The data |

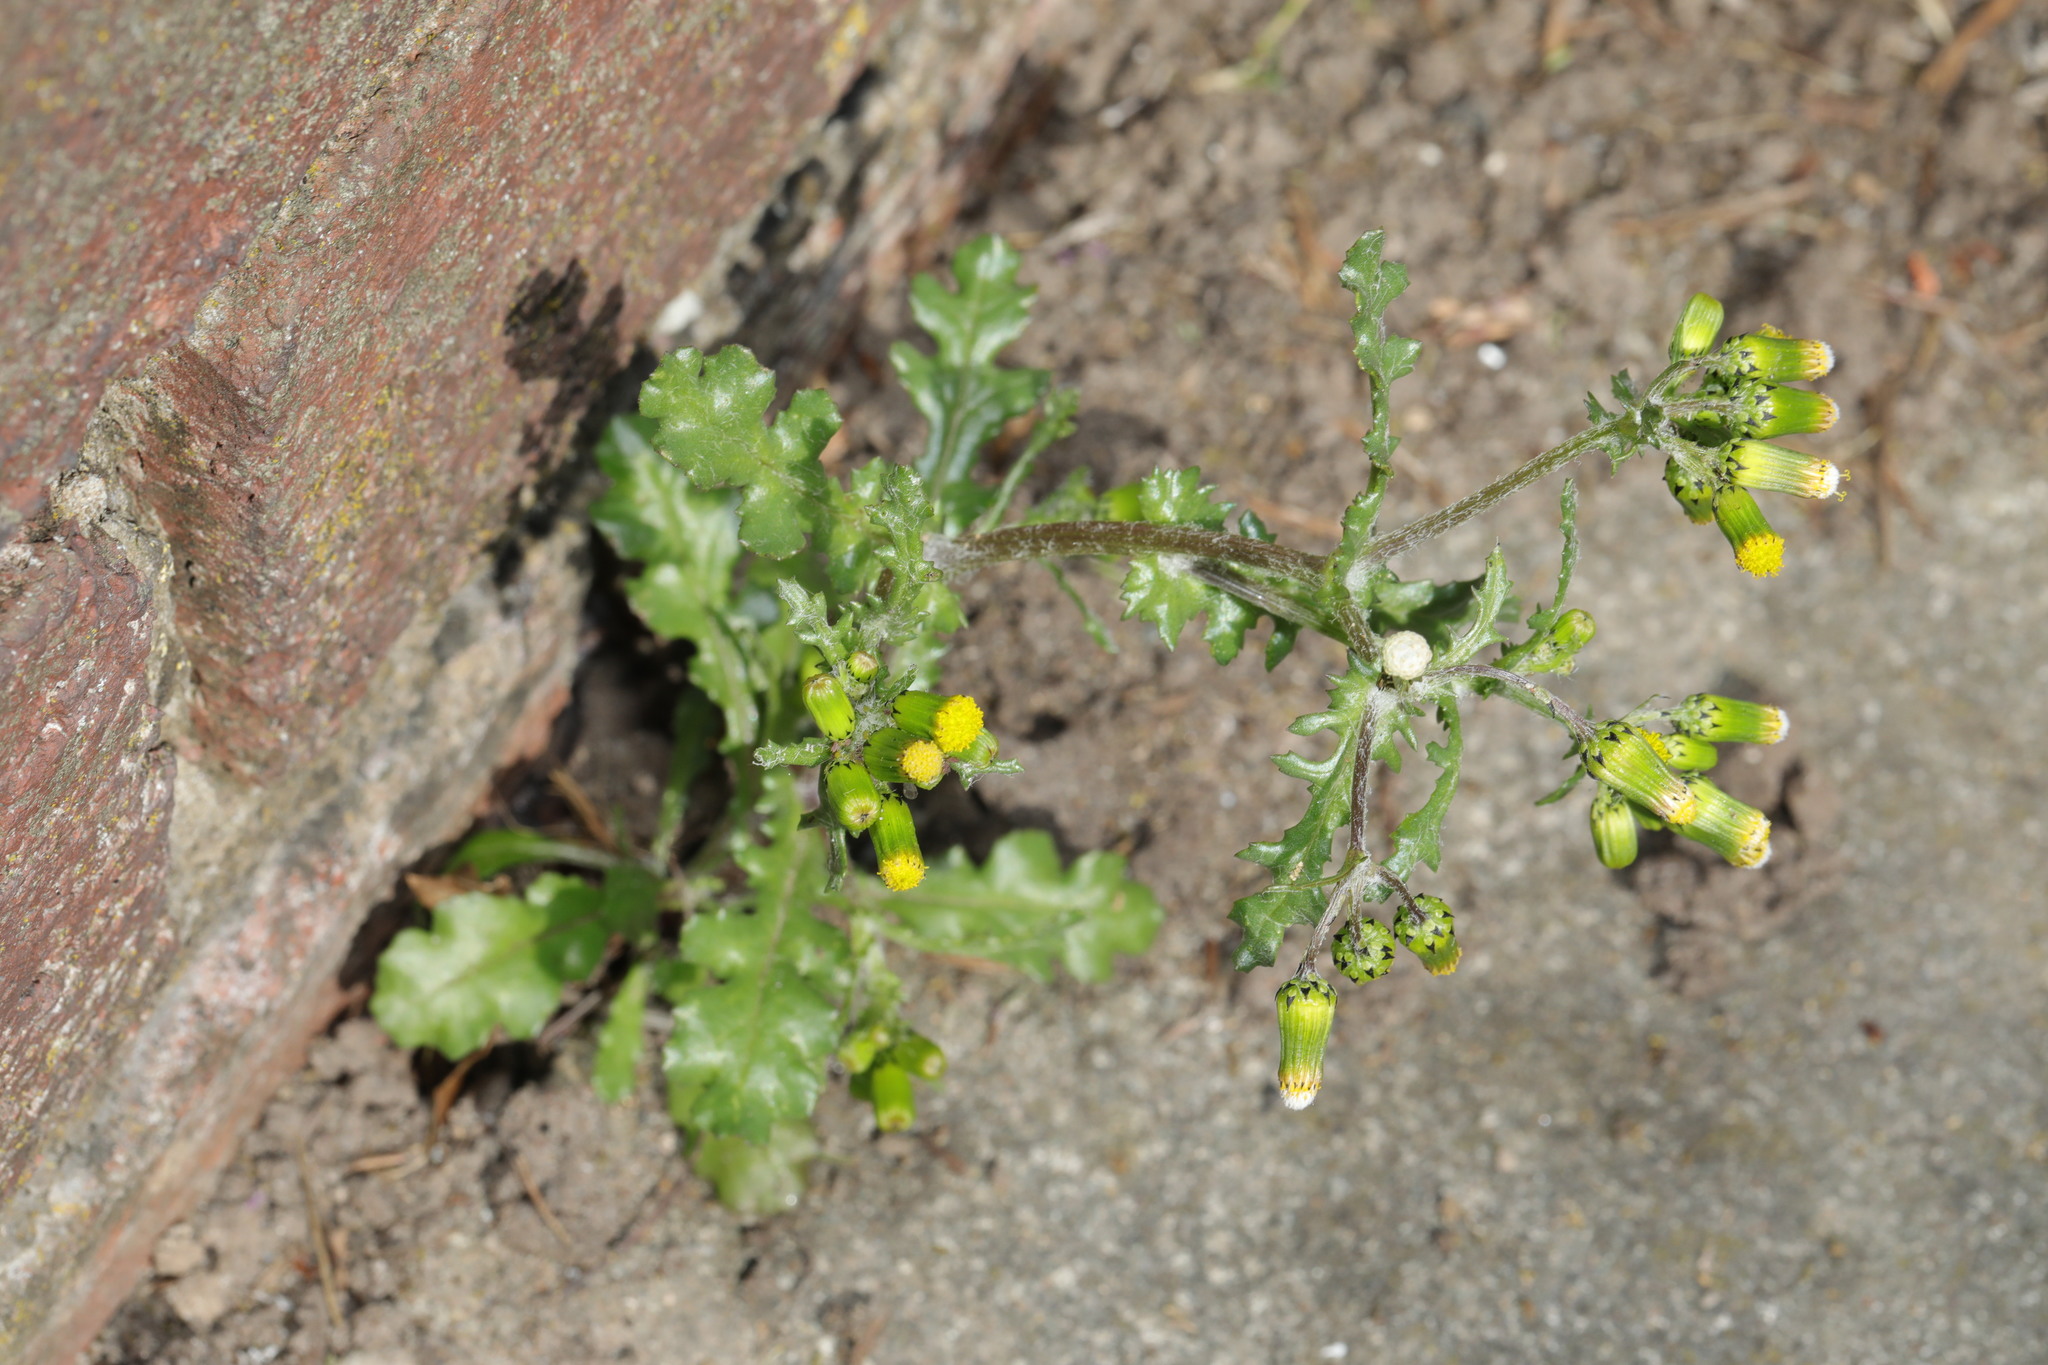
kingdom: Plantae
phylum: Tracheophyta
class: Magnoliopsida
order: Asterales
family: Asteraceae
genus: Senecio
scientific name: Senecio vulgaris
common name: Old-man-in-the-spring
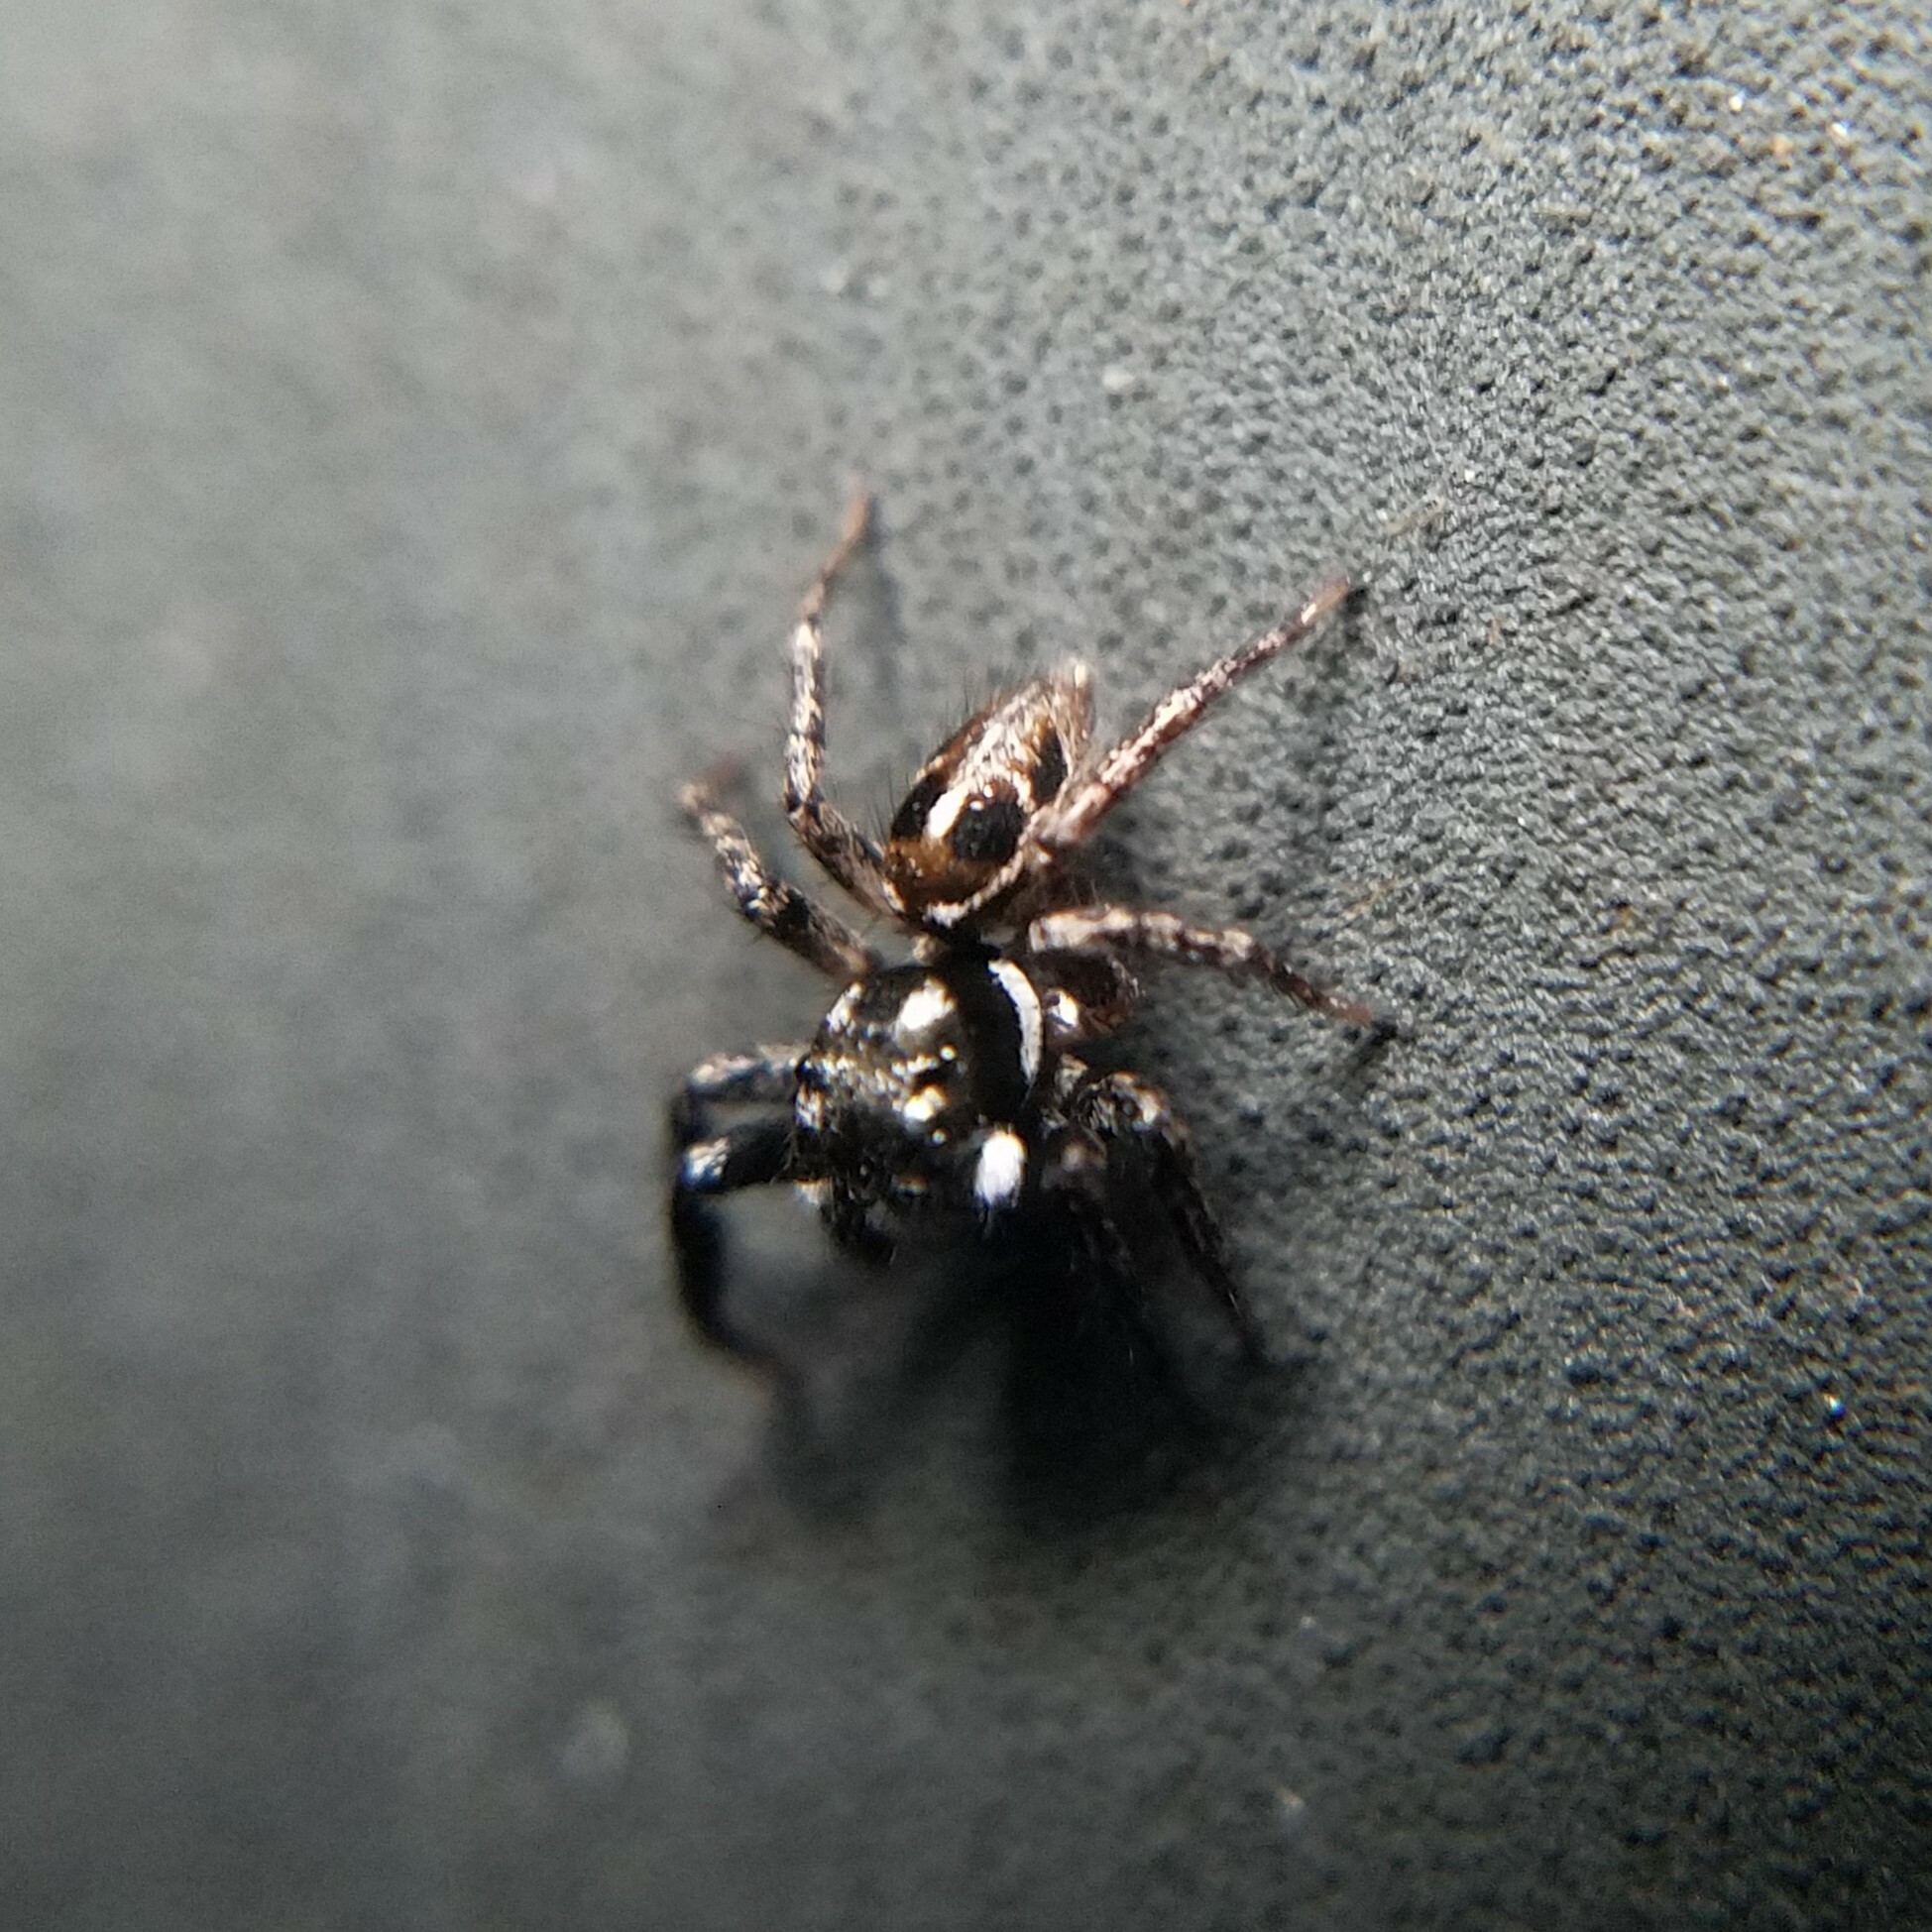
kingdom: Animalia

Stated problem | Copy the rows from the line with "order: Asterales" through the end of the rows, putting "vernacular name" in place of "common name" and keeping every other word the same. Omit the pictures from your copy.

Problem solution |
order: Asterales
family: Asteraceae
genus: Senecio
scientific name: Senecio vulgaris
vernacular name: Old-man-in-the-spring
kingdom: Animalia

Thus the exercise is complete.